In the listing below, every line with the word "down" needs to be copied.

* [PROVIDED RECORDS]
((
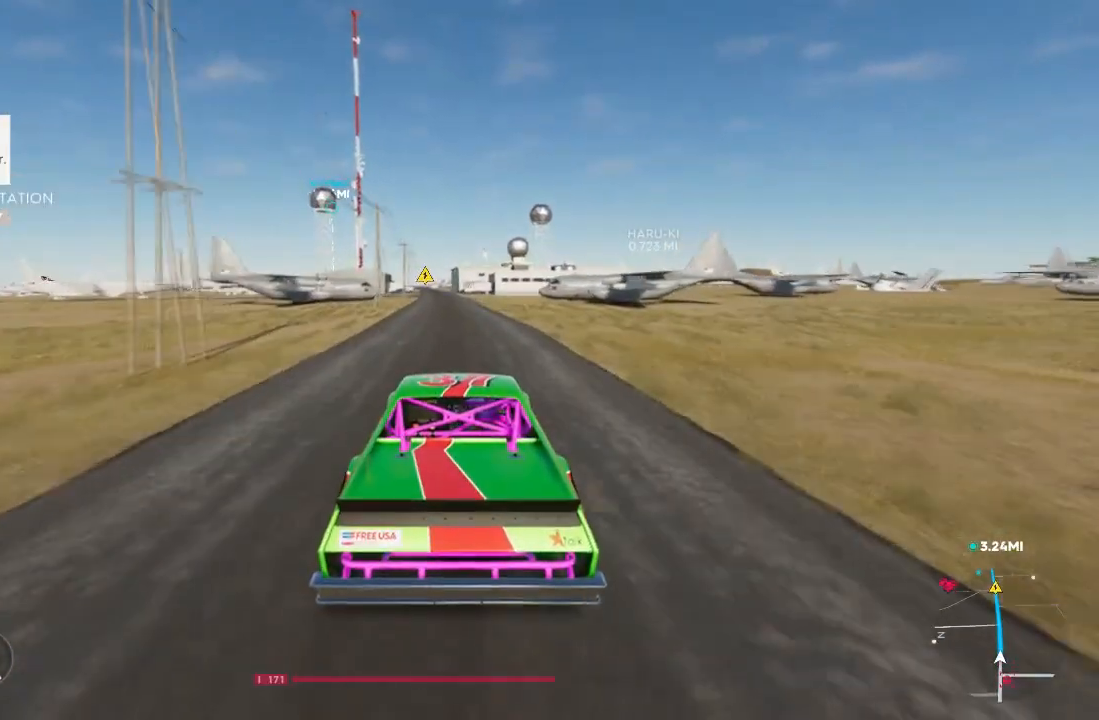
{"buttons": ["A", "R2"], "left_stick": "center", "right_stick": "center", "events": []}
))
((
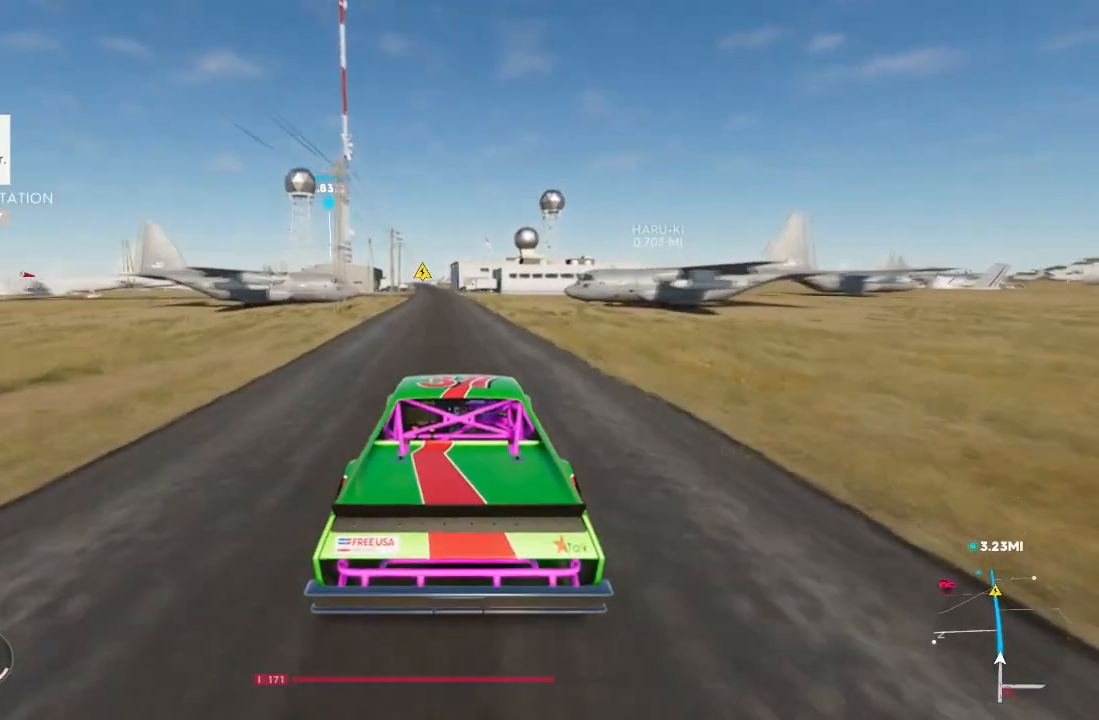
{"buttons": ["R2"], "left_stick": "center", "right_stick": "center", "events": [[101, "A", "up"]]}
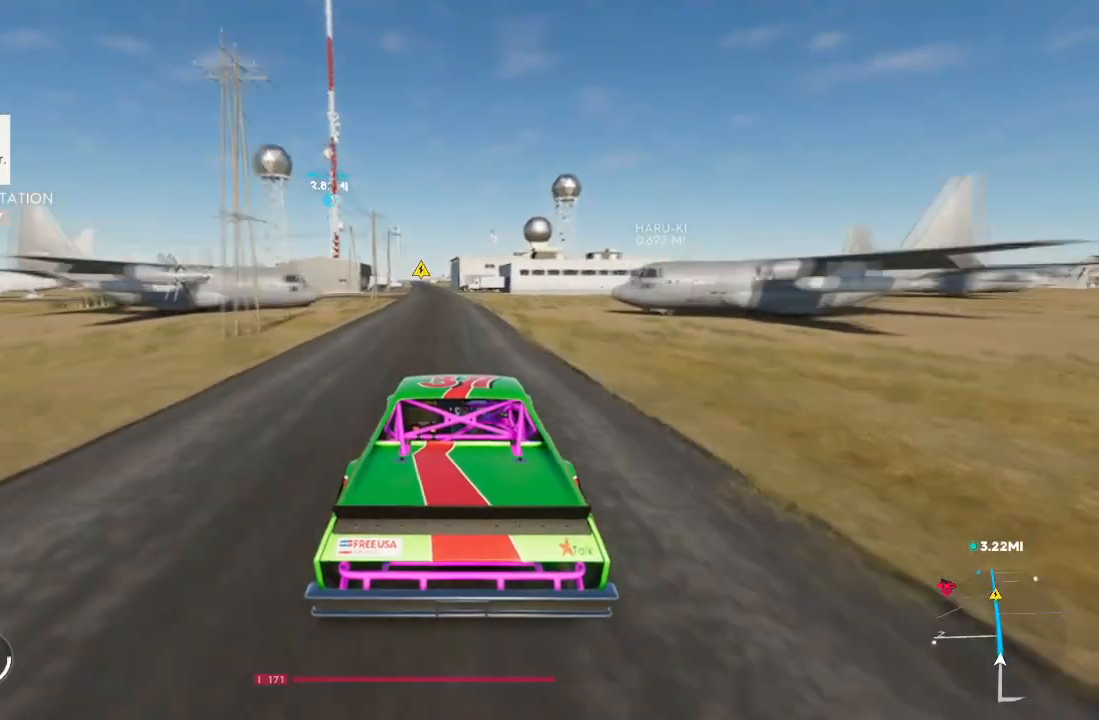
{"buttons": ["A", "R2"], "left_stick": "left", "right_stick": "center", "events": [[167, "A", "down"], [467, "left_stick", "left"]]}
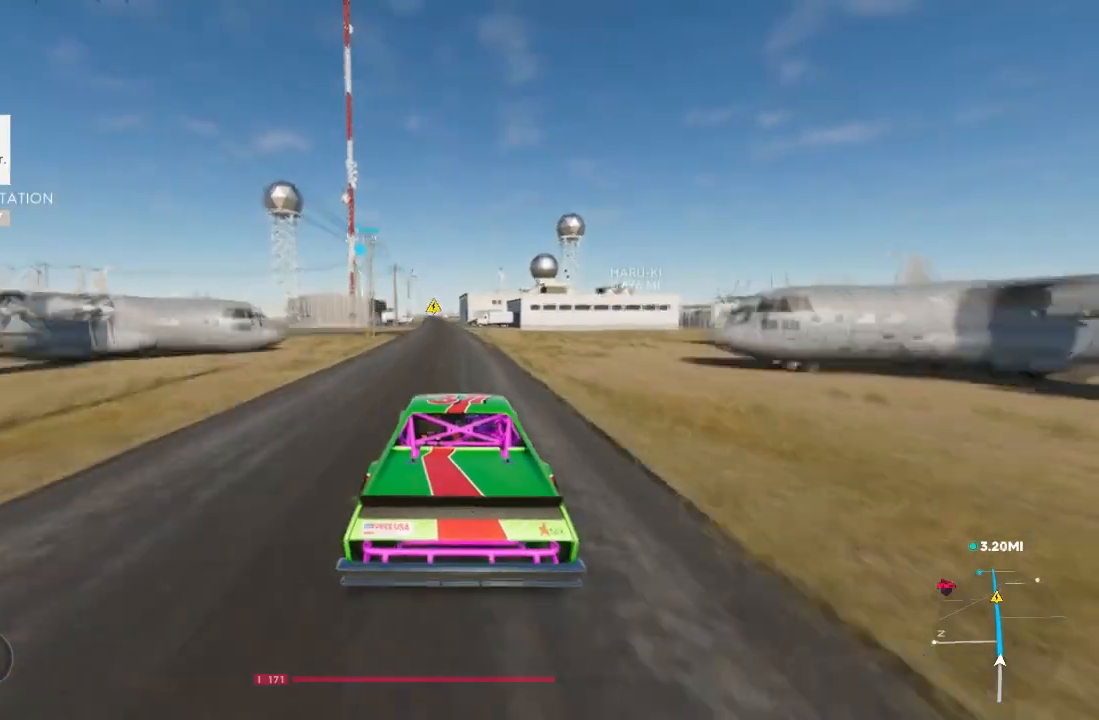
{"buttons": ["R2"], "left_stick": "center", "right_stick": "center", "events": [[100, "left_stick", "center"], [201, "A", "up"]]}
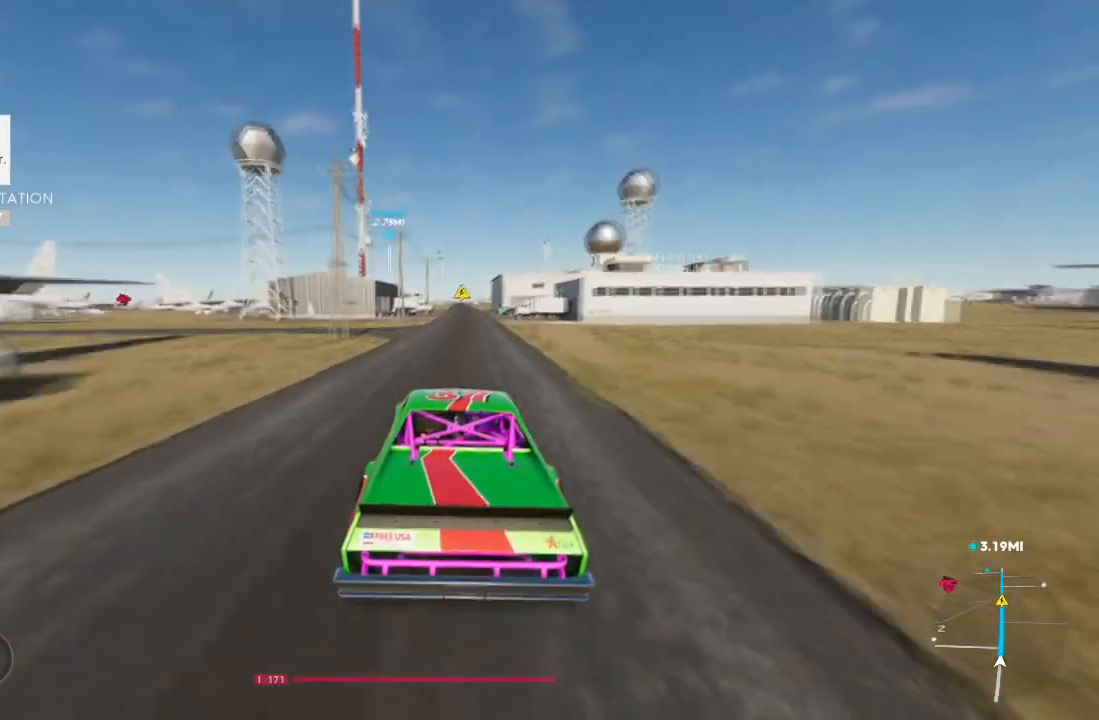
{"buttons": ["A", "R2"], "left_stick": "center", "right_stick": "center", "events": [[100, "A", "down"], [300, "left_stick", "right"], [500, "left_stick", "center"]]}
))
* [TASK RESPONSE]
{"buttons": ["A", "R2"], "left_stick": "left", "right_stick": "center", "events": [[167, "A", "down"], [467, "left_stick", "left"]]}
{"buttons": ["A", "R2"], "left_stick": "center", "right_stick": "center", "events": [[100, "A", "down"], [300, "left_stick", "right"], [500, "left_stick", "center"]]}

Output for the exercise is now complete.